On the face, allergic reactions present with angioedema caused by mast cell degranulation within the deeper layer of the dermis and mediated by histamine and bradykinin. It can cause swelling of the lips, eyes, tongue and constriction of the upper respiratory airway.
Finally, systemic activation of mast cells can result in anaphylaxis, common in cases of systemic absorption of the allergen (e.g. drug ingestion or infusion). This causes hypotension and cardiovascular collapse, as well as angioedema and bronchial constriction and is a life-threatening emergency known as anaphylactic shock.
Treatment of anaphylactic shock requires immediate intramuscular injection of adrenaline; this is usually done using an autoinjector pen, with brands such as EpiPen® being very common.
Adrenaline is an effective initial treatment for anaphylaxis as it reverses lots of the symptoms:
- Peripheral vasoconstriction counteracts the vasodilation caused by histamine and cytokine release, acting to raise blood pressure.

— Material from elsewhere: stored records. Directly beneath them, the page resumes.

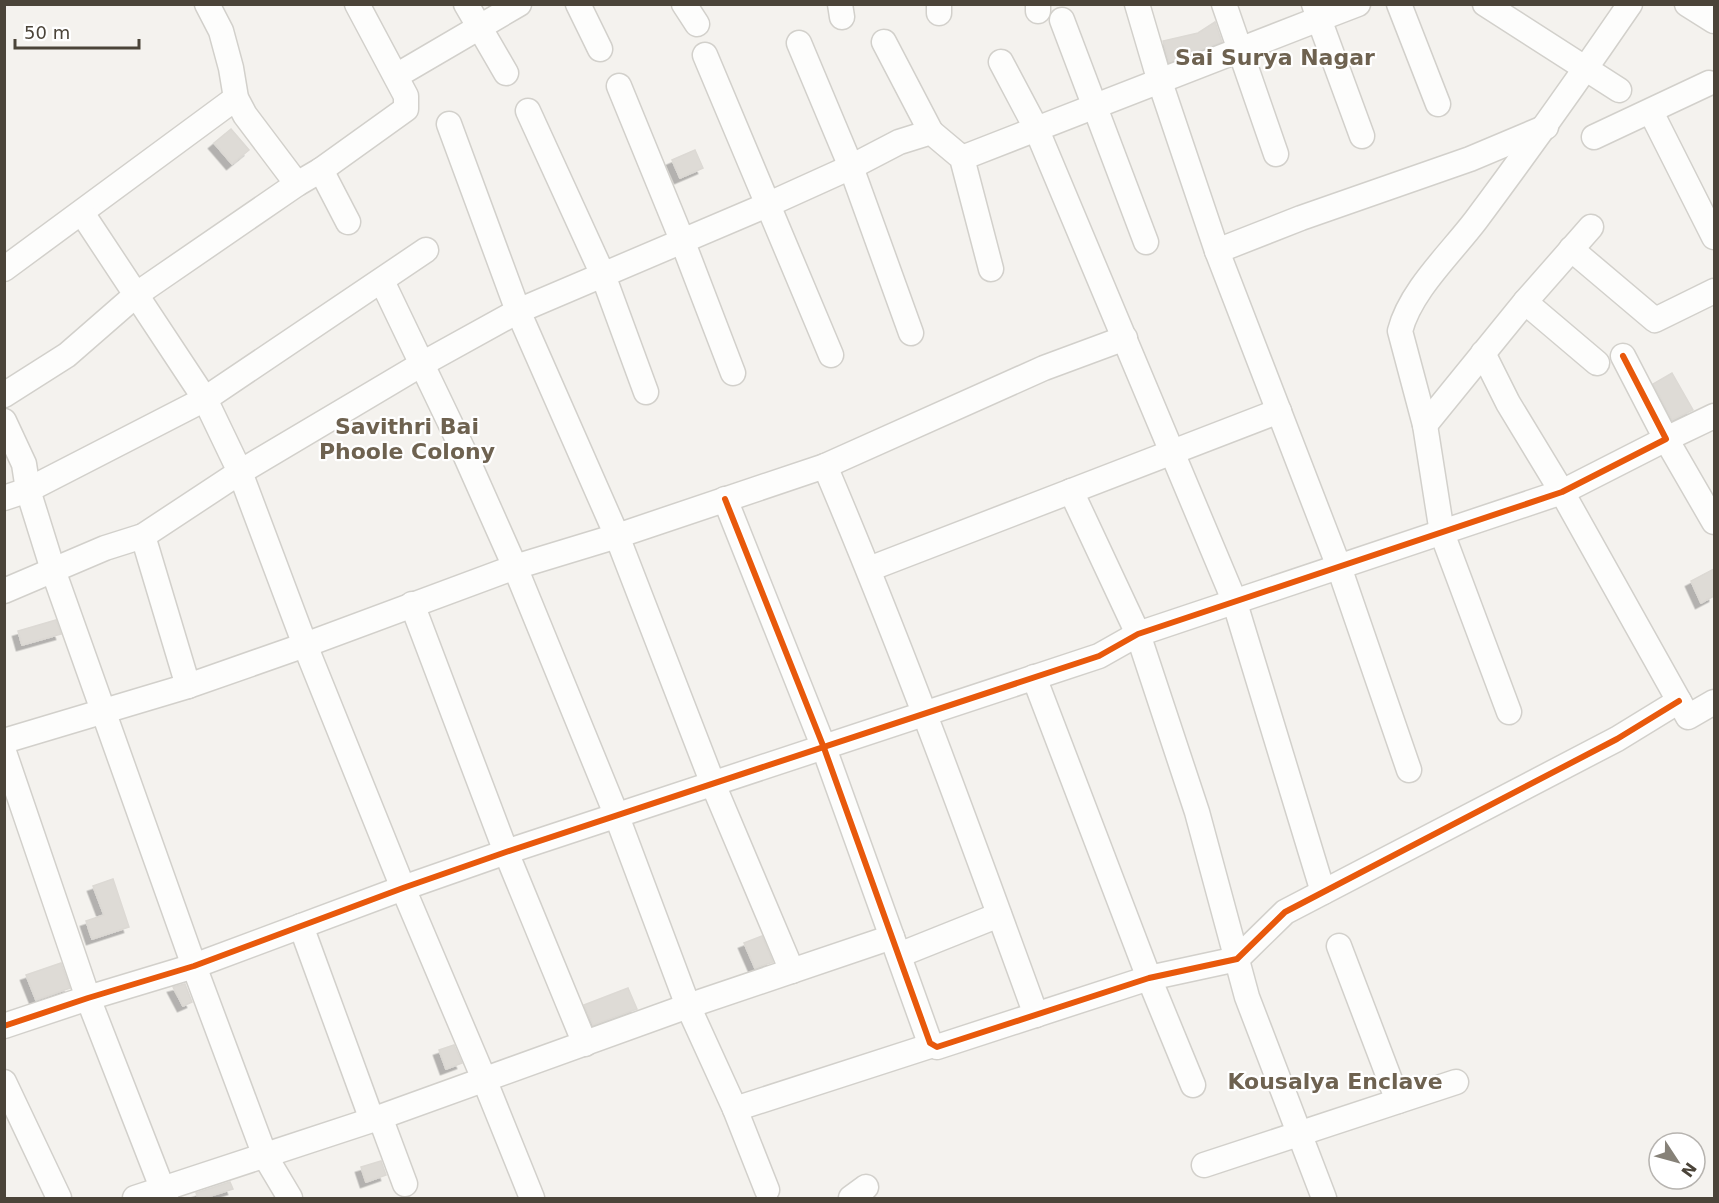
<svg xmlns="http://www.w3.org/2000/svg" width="1719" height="1203" viewBox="0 0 1719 1203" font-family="'DejaVu Sans',sans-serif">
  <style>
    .building { fill: #dedbd6; stroke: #dcd9d4; stroke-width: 1.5; filter: url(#shadow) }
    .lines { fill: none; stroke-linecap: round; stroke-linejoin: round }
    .minor-casing { stroke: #d2d0cb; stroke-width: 27 }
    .minor { stroke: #fdfdfc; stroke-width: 24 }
    .cycleway-casing { stroke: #fff; stroke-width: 10 }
    .cycleway { stroke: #e8590c; stroke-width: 6 }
    .labels { text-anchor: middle; stroke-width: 4.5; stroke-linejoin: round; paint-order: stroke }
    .neighbourhood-label { font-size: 22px; font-weight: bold; fill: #6e6250; stroke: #fff }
  </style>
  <defs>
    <filter id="shadow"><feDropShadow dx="-5.5" dy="5.5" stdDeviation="0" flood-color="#0004"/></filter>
  </defs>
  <rect width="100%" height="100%" fill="#f4f2ee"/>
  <g class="building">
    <path d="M1215,22L1222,42L1169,62L1163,41L1198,33Z"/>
    <path d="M231,129L249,150L232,164L214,143Z"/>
    <path d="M695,150L703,168L680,178L672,160Z"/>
    <path d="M1672,373L1693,410L1672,420L1653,384Z"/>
    <path d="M1714,569V596L1701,603L1691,581Z"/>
    <path d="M56,620L61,634L22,645L18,631Z"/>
    <path d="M113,879L129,927L92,939L86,921L104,915L93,886Z"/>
    <path d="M762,936L773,962L755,968L744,943Z"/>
    <path d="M61,963L70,988L36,1000L26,975Z"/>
    <path d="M185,984L192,1002L183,1006L173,987Z"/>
    <path d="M628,988L637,1009L593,1025L584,1005Z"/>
    <path d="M454,1045L462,1063L446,1069L439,1050Z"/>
    <path d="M381,1161L386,1175L366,1182L361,1167Z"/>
    <path d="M230,1182L233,1189L204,1198H198L196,1193Z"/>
  </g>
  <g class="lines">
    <defs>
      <g id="minor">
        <path d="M207,4L221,31L231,68L236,98L245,115L297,184"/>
        <path d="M466,4L506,73"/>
        <path d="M578,4L600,49"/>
        <path d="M684,4L697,24"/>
        <path d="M840,4L842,17"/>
        <path d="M939,4V13"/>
        <path d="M1038,4V11"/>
        <path d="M1137,4L1160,82L1217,251L1339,567L1409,770"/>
        <path d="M1224,4L1276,154"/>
        <path d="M1358,4L1319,19L1362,136"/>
        <path d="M1399,4L1438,104"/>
        <path d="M1485,4L1619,90"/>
        <path d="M1687,4L1714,21"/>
        <path d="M1062,20L1146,242"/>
        <path d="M884,42L931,132"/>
        <path d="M799,43L851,167L911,333"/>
        <path d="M705,55L831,355"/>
        <path d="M1001,62L1036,128L1234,600L1323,892"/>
        <path d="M396,76L519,4"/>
        <path d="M619,86L682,240L733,373"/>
        <path d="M528,111L603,275L646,392"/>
        <path d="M1651,112L1714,237"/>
        <path d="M449,124L518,311L617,536L713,784L792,971"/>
        <path d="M1594,137L1709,83"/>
        <path d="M962,158L1319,19L1314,4"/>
        <path d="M321,170L348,222"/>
        <path d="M1571,249L1655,320L1714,291"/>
        <path d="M426,250L205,399L240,472L305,645L403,888L484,1079L532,1198"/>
        <path d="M1217,251L1301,218L1470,159L1546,127"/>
        <path d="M4,269L236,98"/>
        <path d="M382,281L463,450L515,567L616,814L688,1006L735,1109L933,1045"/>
        <path d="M1525,302L1597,363"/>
        <path d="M1483,353L1508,403L1562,492L1688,717L1714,702"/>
        <path d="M4,395L67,355L137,294L297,184L321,170L406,109V96L357,4"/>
        <path d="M1714,416L1666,439L1714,522"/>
        <path d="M4,421L24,464L28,490L53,570L194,966L265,1156L290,1198"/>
        <path d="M1425,425L1525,302L1591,227"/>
        <path d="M825,466C902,647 969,831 1036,1015"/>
        <path d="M1071,491L1138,634L1197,812L1247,997L1324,1198"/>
        <path d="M4,498L28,490L205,399L82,213"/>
        <path d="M725,499L824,748L930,1043L937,1047L1149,978L1237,959L1285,912L1617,739L1679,701"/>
        <path d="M143,536L188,686"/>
        <path d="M869,569L1279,411"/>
        <path d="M4,591L105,548L143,536L240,472L422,364L518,311L767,205L851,167L899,142L931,132L962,158L991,269"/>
        <path d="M412,604L506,852L585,1044"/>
        <path d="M1034,677L1149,978L1193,1085"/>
        <path d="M1509,712L1442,533L1425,425L1400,331C1410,291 1451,253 1476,220C1529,149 1580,77 1630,4"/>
        <path d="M4,741L188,686L305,645L515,567L617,536L825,466L1044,368L1125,338"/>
        <path d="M4,752L88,998L166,1198"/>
        <path d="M301,926L372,1120"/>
        <path d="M1339,946L1398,1101"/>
        <path d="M899,955L999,915"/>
        <path d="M4,1026L88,998L194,966L403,888L506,852L1099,656L1138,634L1562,492L1666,439L1623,356"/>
        <path d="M4,1082L59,1198"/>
        <path d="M735,1109L767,1190"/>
        <path d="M380,1117L405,1184"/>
        <path d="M1204,1165L1456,1082"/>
        <path d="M135,1198L372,1120L688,1006L892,937"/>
        <path d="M851,1198L866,1187"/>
      </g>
    </defs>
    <use href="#minor" class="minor-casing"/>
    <use href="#minor" class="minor"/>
    <defs>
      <g id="cycleway">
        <path d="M725,499L824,748L930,1043L937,1047L1149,978L1237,959L1285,912L1617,739L1679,701"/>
        <path d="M4,1026L88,998L194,966L403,888L506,852L1099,656L1138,634L1562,492L1666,439L1623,356"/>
      </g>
    </defs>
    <use href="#cycleway" class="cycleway-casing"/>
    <use href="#cycleway" class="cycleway"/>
  </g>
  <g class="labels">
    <g class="neighbourhood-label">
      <text x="1275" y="65">Sai Surya Nagar</text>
      <text x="407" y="434">Savithri Bai<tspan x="407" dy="25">Phoole Colony</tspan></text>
      <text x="1335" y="1089">Kousalya Enclave</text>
    </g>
  </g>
  <rect width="1719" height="1203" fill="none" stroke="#4b4439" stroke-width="12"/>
  <g transform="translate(1677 1161) rotate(126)"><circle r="28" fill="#ffffff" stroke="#b7b4b0" stroke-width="1.5"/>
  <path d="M0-4.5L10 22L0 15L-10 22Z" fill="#868178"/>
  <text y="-9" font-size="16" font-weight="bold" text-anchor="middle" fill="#4b4439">N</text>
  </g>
  <path d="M15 39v9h124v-9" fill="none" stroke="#4b4439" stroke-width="3"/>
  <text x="24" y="39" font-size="18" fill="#4b4439" stroke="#ffffff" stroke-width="4.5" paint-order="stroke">50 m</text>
</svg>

- Prevents ongoing fluid loss to the extravascular space by reducing vascular permeability.
- Reverses bronchoconstriction to help airways remain functional.
- Inhibits further mast cell degranulation to try to prevent further symptoms and deterioration.
Treatment should be given as soon as possible, so people with known allergies will usually carry an adrenaline autoinjector such as an EpiPen® with them and will have been trained on how to use it. When possible, basic observations should be monitored, e.g. pulse, blood pressure, oxygen saturation, temperature, respiratory rate and ECG.
While adrenaline is the most important and life-saving treatment of anaphylaxis, it is important to remember that adrenaline alone will not remove the allergen. Given the very short half-life of adrenaline once injected, multiple doses may be required to keep symptoms at bay until the other treatments listed below can be put into place or the allergen can be removed. A delay in administering subsequent doses of adrenaline in anaphylaxis can result in a biphasic allergic reaction, where there is a period of resolving symptoms followed by a deterioration with no new exposure to the allergen.
Other Treatments in the Acute Phase
Over the years there have been many medications and strategies suggested to aid adrenaline use in the acute phase of an allergic reaction. Some of these are listed below:
- Steroids – intravenous hydrocortisone is thought to dampen the immune system thus preventing the anaphylaxis returning in the biphasic reaction pattern
- Antihistamines – act to inhibit histamine, preventing more vasodilation
- Intravenous Fluids – support the circulatory system by increasing the intravascular volume, helping to counteract the negative consequences of vasodilation
- Bronchodilators – help to reverse bronchoconstriction
Long-Term Management of Allergies
Life-threatening allergies can be massively debilitating to live with, so there are a number of therapies that have been developed to try to reduce their severity.
Pharmacological treatments can include Anti-IgE monoclonal antibody therapy, antihistamines, leukotriene receptor antagonists, or corticosteroids.
One of the most common non-pharmacological management strategies for allergies is allergen desensitisation therapy, which refers to the progressive administration of increasing doses of allergen extracts over time. It is generally considered most effective for allergens such as bee and wasp sting venom, but can also be used for food allergies. It is carried out in a controlled environment where the patient can be monitored for signs of anaphylaxis and treated promptly to reduce the risks. If the patient was able to be repeatedly exposed to their allergen with no reaction, their exposure would increase and the process would start again.